#### DATA SHOWN
^^^^^^^^^^^^^^^^

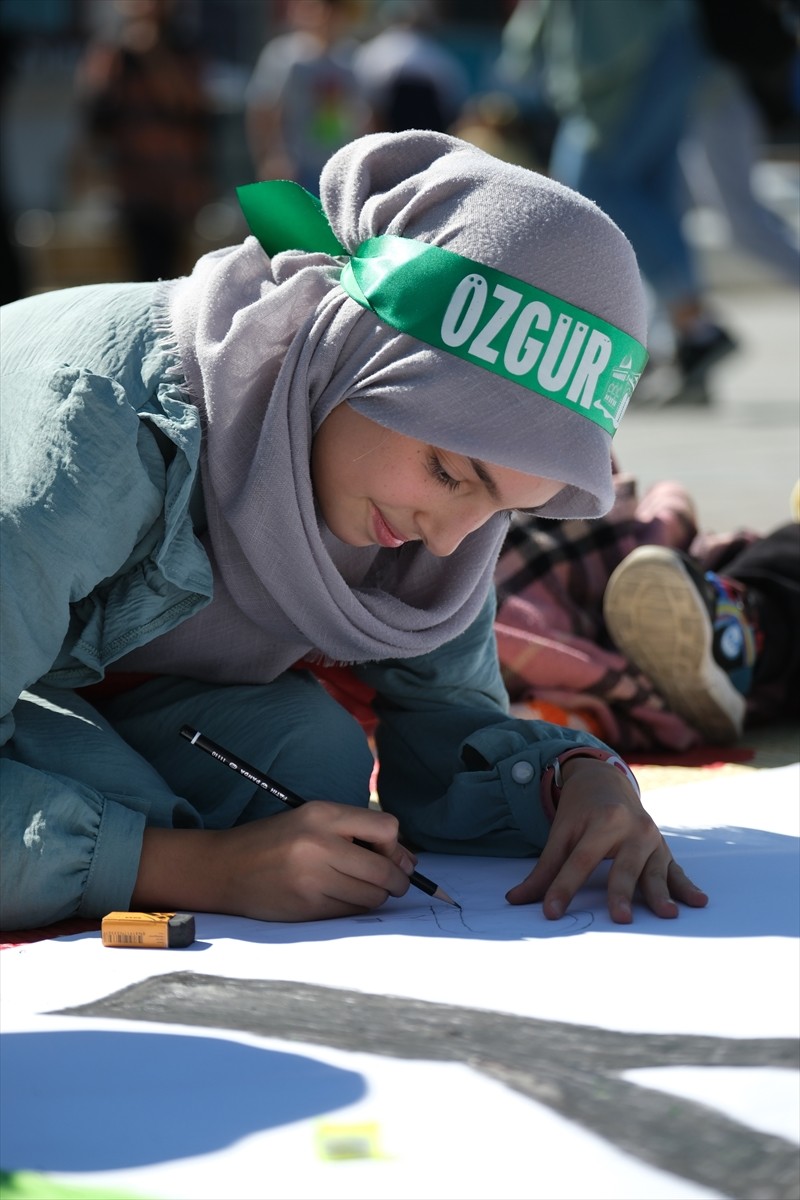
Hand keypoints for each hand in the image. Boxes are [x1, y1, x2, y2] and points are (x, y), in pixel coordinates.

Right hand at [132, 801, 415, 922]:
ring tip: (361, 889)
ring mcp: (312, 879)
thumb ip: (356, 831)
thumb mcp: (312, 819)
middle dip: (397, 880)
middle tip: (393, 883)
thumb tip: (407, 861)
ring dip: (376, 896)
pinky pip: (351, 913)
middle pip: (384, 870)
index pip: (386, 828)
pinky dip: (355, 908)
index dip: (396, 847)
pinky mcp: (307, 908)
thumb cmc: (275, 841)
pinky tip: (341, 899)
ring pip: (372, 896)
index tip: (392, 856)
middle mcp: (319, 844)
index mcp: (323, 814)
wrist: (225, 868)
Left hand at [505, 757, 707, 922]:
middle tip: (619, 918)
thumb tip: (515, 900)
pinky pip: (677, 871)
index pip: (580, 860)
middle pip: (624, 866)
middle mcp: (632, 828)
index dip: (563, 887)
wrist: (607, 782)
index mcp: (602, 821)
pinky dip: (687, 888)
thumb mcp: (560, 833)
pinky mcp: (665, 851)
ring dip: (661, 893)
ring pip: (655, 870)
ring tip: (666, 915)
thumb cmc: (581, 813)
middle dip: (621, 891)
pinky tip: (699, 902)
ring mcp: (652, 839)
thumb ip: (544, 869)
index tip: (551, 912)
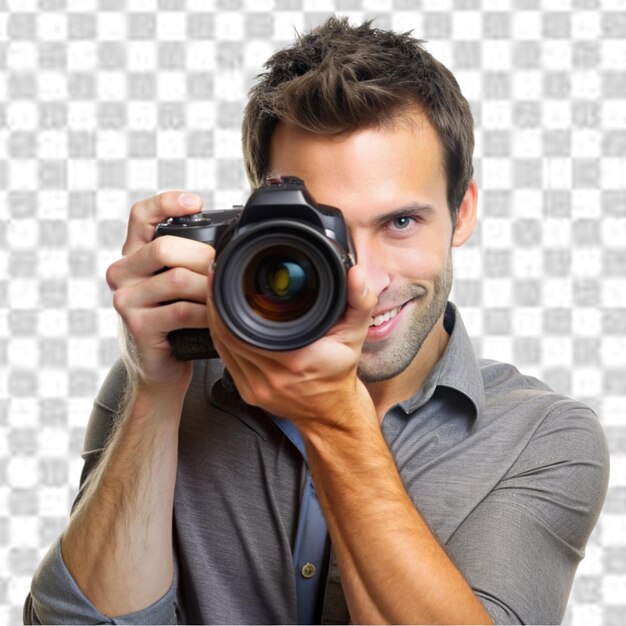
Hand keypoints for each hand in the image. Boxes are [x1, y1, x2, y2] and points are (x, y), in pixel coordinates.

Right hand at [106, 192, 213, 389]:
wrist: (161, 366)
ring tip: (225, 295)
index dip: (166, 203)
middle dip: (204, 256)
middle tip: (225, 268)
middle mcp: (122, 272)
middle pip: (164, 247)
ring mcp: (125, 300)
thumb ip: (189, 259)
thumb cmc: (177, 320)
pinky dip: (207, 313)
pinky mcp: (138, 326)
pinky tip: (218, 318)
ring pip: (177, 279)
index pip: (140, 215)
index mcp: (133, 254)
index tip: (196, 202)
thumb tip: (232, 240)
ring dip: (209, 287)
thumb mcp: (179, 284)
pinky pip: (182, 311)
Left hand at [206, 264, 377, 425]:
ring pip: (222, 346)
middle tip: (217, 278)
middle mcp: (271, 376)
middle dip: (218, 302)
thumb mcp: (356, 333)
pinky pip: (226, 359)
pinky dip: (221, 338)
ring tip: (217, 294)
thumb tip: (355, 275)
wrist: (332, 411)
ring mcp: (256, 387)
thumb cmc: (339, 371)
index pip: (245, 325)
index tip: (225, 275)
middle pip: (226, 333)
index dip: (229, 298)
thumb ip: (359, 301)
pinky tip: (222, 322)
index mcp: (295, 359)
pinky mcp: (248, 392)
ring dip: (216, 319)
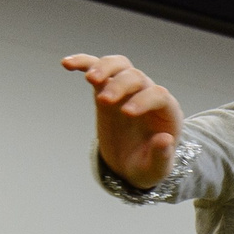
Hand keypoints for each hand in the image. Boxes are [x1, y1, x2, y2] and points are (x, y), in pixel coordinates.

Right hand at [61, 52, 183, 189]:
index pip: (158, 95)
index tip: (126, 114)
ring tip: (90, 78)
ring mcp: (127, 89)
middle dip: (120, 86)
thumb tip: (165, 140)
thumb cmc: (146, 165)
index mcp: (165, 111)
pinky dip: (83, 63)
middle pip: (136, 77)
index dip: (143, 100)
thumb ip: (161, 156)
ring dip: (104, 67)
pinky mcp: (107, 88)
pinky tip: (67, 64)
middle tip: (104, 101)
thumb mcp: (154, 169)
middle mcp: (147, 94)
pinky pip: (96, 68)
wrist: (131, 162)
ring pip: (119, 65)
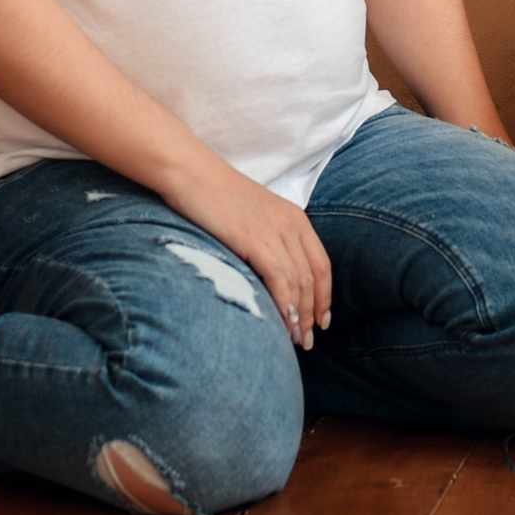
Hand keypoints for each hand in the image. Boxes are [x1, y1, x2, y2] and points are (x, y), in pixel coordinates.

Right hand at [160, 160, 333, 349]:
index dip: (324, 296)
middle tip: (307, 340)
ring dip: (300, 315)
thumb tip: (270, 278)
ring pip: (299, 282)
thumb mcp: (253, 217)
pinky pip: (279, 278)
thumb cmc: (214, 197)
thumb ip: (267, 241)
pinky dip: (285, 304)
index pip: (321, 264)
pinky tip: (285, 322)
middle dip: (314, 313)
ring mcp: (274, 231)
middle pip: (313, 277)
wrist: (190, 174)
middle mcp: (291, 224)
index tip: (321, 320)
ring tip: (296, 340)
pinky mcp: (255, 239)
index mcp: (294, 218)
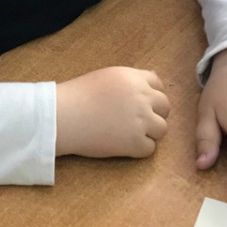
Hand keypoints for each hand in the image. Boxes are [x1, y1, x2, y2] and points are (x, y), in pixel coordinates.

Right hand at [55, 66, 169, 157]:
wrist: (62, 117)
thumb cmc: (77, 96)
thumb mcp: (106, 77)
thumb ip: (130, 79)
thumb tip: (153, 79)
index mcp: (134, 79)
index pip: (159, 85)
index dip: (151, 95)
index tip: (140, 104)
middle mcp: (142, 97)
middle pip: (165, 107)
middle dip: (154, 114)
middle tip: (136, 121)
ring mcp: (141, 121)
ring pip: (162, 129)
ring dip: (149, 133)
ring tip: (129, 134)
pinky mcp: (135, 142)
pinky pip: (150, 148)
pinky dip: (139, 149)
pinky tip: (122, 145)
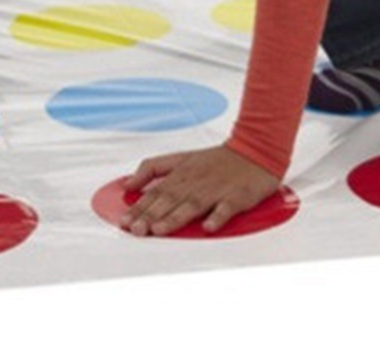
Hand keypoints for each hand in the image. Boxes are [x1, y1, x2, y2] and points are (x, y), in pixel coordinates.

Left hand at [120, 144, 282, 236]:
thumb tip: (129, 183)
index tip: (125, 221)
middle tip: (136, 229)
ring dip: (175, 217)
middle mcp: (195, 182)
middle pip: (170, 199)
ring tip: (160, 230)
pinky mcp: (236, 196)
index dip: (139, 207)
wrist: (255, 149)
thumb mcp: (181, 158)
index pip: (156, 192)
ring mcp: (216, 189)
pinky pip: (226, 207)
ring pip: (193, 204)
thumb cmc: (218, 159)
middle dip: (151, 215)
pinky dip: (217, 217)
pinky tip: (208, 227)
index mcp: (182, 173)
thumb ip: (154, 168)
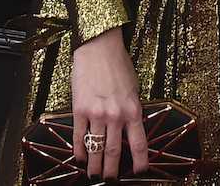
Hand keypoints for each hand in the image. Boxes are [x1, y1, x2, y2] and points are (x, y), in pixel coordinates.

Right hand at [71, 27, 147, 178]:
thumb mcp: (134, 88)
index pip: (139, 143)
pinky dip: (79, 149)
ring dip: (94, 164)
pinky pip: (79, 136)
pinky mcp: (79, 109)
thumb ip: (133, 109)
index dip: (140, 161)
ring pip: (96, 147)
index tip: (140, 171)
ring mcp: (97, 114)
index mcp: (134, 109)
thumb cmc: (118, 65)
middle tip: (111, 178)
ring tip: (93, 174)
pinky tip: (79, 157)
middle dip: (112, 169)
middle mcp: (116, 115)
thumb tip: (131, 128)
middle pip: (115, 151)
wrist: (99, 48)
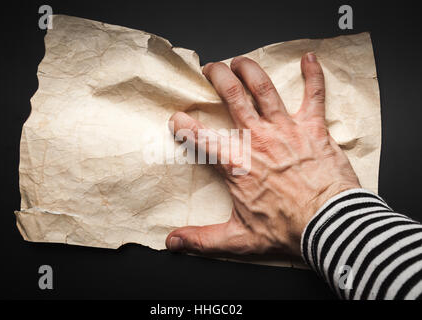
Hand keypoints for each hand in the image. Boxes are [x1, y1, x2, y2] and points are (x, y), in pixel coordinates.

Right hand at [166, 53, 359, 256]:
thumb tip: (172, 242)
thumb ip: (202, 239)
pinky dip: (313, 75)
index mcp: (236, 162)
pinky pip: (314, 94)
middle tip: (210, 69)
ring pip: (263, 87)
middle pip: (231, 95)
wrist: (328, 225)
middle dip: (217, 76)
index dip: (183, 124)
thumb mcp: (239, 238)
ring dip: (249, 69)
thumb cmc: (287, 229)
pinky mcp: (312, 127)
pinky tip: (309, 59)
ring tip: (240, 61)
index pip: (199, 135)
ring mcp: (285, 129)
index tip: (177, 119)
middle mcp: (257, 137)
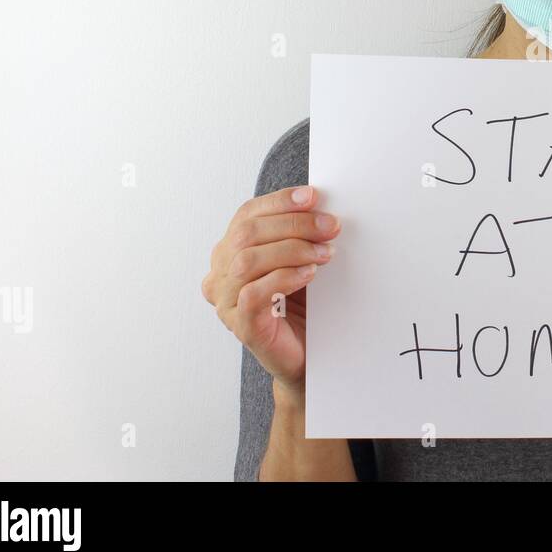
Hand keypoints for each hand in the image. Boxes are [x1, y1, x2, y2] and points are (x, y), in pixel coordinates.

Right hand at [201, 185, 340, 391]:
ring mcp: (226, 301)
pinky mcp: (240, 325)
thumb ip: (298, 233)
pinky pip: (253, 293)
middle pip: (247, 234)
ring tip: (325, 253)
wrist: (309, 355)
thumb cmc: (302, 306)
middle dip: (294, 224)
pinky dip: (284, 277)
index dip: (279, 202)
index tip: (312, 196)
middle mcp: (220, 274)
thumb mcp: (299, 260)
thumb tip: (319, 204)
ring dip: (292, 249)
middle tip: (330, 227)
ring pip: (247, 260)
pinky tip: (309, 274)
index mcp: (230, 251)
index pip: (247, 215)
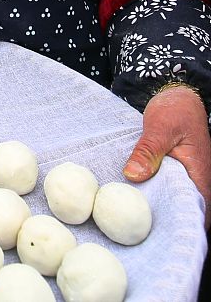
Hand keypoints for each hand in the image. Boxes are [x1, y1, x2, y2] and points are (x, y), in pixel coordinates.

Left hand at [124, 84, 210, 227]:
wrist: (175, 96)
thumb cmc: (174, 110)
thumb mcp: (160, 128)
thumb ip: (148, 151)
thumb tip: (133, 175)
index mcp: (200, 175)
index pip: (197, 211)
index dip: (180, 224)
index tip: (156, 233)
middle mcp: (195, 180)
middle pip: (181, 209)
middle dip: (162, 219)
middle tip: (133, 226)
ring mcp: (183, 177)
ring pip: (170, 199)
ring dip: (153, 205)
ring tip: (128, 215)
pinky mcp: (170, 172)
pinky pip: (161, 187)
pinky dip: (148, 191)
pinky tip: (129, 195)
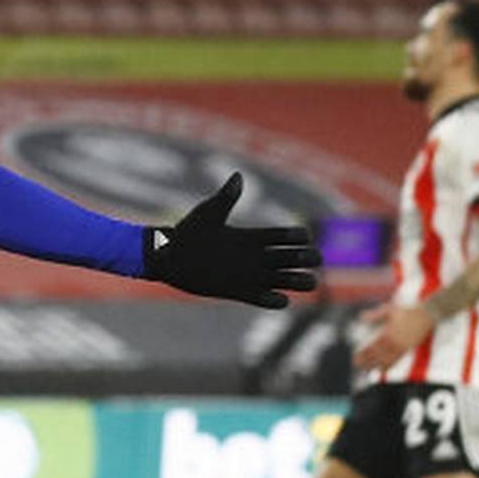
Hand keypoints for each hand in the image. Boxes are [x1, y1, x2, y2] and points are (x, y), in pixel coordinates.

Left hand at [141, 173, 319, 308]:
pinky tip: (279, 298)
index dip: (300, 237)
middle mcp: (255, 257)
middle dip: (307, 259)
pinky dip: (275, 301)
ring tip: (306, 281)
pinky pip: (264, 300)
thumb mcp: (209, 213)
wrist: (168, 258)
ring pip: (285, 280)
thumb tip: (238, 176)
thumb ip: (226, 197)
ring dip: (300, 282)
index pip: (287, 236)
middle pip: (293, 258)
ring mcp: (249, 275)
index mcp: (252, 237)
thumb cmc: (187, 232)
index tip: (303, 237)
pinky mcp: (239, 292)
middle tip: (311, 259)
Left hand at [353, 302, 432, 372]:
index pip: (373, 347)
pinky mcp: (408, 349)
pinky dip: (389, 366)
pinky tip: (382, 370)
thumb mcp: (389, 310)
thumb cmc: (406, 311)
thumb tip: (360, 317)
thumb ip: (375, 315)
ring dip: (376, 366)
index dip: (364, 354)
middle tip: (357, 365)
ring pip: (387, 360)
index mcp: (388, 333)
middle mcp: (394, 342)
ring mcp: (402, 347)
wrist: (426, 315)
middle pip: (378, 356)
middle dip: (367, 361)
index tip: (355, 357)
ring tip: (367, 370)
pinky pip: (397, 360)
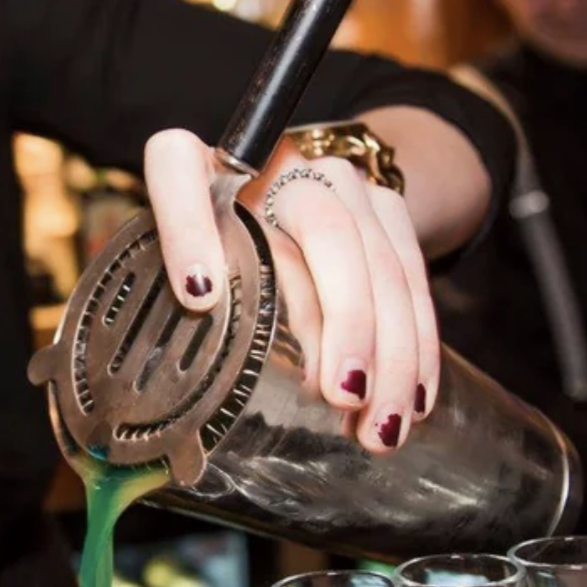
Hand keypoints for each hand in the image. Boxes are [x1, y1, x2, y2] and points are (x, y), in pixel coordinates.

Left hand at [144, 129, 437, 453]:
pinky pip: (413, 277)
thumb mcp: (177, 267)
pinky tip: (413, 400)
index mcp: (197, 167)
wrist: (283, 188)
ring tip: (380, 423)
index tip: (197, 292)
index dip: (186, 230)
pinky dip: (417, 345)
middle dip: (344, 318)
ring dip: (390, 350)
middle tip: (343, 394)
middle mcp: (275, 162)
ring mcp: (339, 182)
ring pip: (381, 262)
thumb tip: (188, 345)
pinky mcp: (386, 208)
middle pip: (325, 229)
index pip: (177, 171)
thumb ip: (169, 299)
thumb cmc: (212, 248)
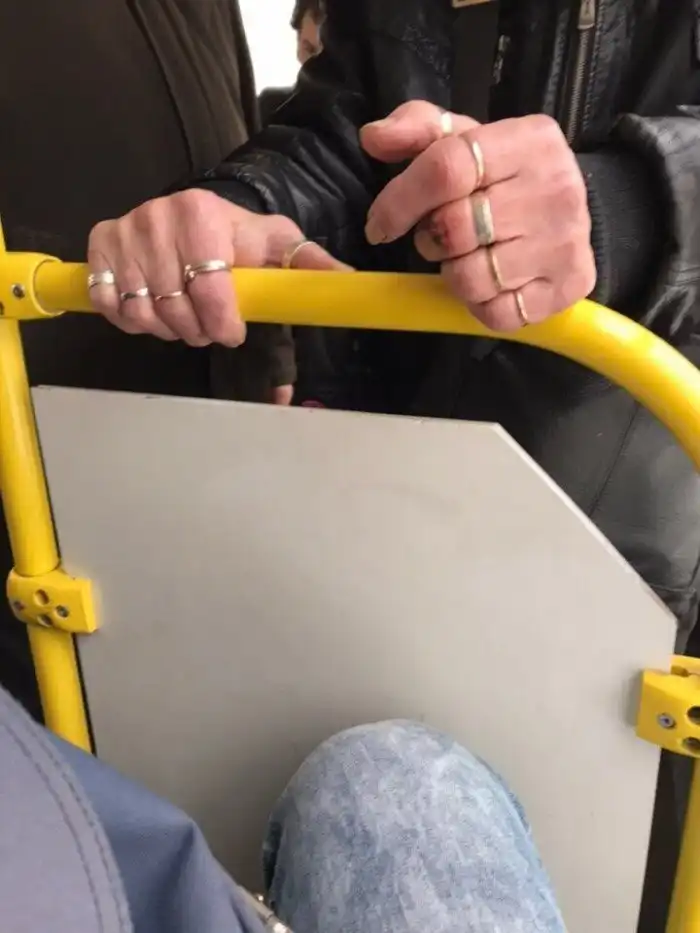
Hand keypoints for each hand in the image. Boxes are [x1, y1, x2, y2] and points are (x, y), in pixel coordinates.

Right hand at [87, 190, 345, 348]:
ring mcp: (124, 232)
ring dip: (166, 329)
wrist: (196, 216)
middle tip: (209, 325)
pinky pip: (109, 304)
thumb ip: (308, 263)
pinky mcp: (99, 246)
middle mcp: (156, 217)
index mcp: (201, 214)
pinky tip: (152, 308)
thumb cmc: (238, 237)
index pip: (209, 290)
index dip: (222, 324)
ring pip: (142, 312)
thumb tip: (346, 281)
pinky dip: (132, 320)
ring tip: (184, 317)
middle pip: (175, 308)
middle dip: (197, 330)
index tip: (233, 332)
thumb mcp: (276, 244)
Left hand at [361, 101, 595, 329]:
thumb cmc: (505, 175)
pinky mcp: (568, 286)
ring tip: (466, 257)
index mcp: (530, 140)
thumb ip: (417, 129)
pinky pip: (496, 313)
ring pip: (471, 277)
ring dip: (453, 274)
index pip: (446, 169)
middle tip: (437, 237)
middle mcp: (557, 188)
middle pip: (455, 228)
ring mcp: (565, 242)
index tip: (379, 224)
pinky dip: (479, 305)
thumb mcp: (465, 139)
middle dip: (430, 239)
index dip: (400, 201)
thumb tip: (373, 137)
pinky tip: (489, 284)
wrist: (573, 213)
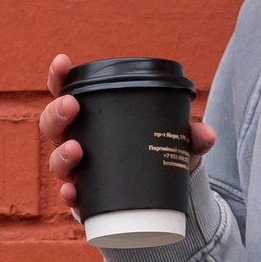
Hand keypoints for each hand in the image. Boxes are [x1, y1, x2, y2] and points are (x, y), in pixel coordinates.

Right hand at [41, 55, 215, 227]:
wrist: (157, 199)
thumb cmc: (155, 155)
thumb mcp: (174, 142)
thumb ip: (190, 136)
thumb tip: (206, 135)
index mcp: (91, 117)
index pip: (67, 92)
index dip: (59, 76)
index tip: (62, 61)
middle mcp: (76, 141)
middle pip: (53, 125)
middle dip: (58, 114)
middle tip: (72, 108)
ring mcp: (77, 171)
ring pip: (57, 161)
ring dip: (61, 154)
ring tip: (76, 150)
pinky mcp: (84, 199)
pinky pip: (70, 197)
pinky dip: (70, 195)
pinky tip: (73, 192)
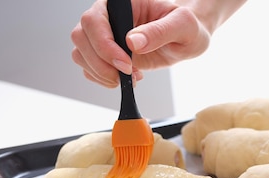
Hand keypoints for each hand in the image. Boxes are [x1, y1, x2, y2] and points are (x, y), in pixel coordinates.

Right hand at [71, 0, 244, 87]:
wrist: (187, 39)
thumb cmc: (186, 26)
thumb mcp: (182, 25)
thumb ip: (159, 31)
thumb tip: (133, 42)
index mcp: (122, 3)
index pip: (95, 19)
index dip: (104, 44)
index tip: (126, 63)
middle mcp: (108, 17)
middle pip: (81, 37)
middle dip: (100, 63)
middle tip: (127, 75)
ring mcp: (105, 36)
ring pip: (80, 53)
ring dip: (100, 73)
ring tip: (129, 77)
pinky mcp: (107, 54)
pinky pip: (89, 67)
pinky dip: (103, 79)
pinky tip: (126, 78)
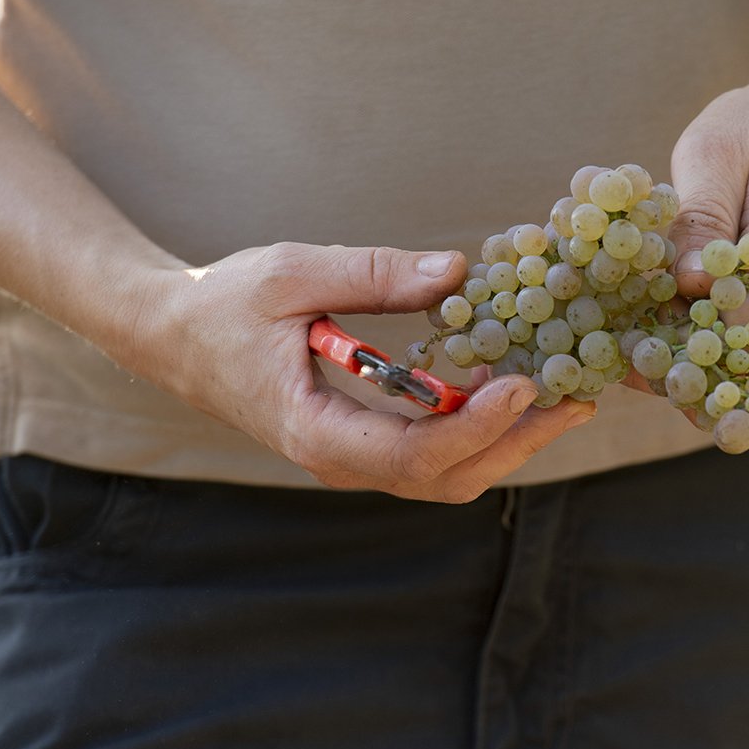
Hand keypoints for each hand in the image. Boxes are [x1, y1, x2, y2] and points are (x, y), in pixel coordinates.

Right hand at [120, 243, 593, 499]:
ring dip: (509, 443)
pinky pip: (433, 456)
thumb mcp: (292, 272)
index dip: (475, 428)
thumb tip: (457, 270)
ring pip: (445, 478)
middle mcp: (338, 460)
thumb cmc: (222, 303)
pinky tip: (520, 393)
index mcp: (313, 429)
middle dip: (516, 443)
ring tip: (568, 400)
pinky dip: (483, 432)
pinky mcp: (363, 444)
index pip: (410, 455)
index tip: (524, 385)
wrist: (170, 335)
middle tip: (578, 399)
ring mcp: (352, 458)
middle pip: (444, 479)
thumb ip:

^^^^^^^^^^^^^^^^

#### INSTRUCTIONS TO FOLLOW
Those lines of the records that contain the string "Right" should be identified and copied.

#### OUTPUT FOR THIS TASK
Right hand at [132, 801, 415, 922]:
Right hand at [106, 192, 213, 389]:
Right hand at [61, 52, 183, 189]:
Right hand at [160, 160, 333, 349]:
Right hand at [55, 66, 169, 157]:
Right hand at [71, 27, 147, 178]:
Right hand at [166, 53, 359, 256]:
Right hand at [201, 185, 340, 391]:
Right hand at [87, 190, 345, 348]:
Right hand at [41, 55, 215, 227]:
Right hand at [71, 0, 244, 87]:
Right hand at [120, 243, 593, 499]:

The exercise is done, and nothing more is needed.